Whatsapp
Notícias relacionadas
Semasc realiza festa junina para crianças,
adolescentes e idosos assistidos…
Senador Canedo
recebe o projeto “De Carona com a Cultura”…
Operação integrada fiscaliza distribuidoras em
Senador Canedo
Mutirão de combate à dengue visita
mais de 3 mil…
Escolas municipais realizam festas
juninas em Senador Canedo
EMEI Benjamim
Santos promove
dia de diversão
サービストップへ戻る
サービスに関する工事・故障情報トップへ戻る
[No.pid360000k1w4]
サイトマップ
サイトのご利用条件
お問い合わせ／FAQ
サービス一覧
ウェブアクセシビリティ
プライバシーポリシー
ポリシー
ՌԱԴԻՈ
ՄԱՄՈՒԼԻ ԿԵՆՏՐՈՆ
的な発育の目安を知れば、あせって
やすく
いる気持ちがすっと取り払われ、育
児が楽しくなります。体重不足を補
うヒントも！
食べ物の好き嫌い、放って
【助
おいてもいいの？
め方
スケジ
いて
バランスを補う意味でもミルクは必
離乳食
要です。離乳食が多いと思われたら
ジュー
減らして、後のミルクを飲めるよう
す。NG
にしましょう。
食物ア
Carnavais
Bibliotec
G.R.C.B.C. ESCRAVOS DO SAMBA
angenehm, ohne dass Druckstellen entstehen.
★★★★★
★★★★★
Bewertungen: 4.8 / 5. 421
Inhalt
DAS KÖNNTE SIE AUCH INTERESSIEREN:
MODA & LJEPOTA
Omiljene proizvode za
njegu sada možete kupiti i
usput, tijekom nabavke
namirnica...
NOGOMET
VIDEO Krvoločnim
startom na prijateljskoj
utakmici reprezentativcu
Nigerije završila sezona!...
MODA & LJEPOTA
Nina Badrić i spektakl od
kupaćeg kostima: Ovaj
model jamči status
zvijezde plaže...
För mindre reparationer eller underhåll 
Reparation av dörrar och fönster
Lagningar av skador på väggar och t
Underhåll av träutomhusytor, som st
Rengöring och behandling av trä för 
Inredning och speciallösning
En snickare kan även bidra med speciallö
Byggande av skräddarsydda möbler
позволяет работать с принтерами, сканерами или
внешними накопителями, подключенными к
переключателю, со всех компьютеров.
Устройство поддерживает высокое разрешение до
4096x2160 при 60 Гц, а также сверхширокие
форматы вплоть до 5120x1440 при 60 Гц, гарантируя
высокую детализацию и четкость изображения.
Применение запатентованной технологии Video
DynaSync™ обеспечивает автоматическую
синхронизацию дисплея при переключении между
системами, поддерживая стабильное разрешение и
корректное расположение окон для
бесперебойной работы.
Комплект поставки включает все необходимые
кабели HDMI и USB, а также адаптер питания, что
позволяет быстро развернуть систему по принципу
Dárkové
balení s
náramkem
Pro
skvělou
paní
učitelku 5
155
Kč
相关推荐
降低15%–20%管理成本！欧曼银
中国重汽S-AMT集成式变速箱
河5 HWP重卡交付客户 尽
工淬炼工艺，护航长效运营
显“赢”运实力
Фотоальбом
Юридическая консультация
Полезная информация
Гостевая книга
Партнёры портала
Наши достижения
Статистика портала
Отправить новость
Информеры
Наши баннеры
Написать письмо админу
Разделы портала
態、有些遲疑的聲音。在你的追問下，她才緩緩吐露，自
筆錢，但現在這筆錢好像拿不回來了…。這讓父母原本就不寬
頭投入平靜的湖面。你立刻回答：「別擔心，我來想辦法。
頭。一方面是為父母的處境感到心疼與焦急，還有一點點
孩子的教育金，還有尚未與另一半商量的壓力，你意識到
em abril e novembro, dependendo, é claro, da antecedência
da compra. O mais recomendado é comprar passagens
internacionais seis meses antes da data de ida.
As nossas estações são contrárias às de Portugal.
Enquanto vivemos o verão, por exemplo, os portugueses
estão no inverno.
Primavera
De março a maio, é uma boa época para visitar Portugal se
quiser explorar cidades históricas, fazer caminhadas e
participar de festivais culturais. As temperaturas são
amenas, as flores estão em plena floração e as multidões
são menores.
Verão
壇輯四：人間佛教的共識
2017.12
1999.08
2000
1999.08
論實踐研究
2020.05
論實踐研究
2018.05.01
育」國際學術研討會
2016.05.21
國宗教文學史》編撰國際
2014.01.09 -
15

* * *

> _EXERCISE_
Print the material word for word, starting at the beginning and ending with the line that contains "Применение запатентованной технологии Video".

> _SOLUTION TO THIS EXERCISE_
Whatsapp
Notícias relacionadas
Semasc realiza festa junina para crianças,
adolescentes e idosos assistidos…
Senador Canedo
recebe o projeto “De Carona com a Cultura”…
Operação integrada fiscaliza distribuidoras em
Senador Canedo
Mutirão de combate à dengue visita
mais de 3 mil…
Escolas municipais realizam festas
juninas em Senador Canedo
EMEI Benjamim
Santos promove
dia de diversão
サービストップへ戻る
サービスに関する工事・故障情報トップへ戻る
[No.pid360000k1w4]
サイトマップ
サイトのご利用条件
お問い合わせ／FAQ
サービス一覧
ウェブアクセシビリティ
プライバシーポリシー
ポリシー
ՌԱԴԻՈ
ՄԱՄՈՒԼԻ ԿԵՆՏՐՈՆ
的な発育の目安を知れば、あせって
やすく
いる気持ちがすっと取り払われ、育
児が楽しくなります。体重不足を補
うヒントも！
食べ物の好き嫌い、放って
【助
おいてもいいの？
め方
スケジ
いて
バランスを補う意味でもミルクは必
離乳食
要です。離乳食が多いと思われたら
ジュー
減らして、後のミルクを飲めるよう
す。NG
にしましょう。
食物ア
Carnavais
Bibliotec
G.R.C.B.C. ESCRAVOS DO SAMBA
angenehm, ohne dass Druckstellen entstehen.
★★★★★
★★★★★
Bewertungen: 4.8 / 5. 421
Inhalt
DAS KÖNNTE SIE AUCH INTERESSIEREN:
MODA & LJEPOTA
Omiljene proizvode za
njegu sada možete kupiti i
usput, tijekom nabavke
namirnica...
NOGOMET
VIDEO Krvoločnim
startom na prijateljskoj
utakmici reprezentativcu
Nigerije završila sezona!...
MODA & LJEPOTA
Nina Badrić i spektakl od
kupaćeg kostima: Ovaj
model jamči status
zvijezde plaže...
För mindre reparationer eller underhåll 
Reparation av dörrar och fönster
Lagningar av skador på väggar och t
Underhåll av träutomhusytor, som st
Rengöring och behandling av trä för 
Inredning och speciallösning
En snickare kan även bidra med speciallö
Byggande av skräddarsydda möbler
позволяет работать с принтерами, сканерами или
внешними накопителями, подключенными к
переключателю, со всех компьютеров.
Устройство поддерживает высокое разрешение до
4096x2160 при 60 Гц, а также сверхширокие
форматы вплоть до 5120x1440 при 60 Гц, гарантируя
высокую детализацию и четкость изображения.
Применение запатентованной технологии Video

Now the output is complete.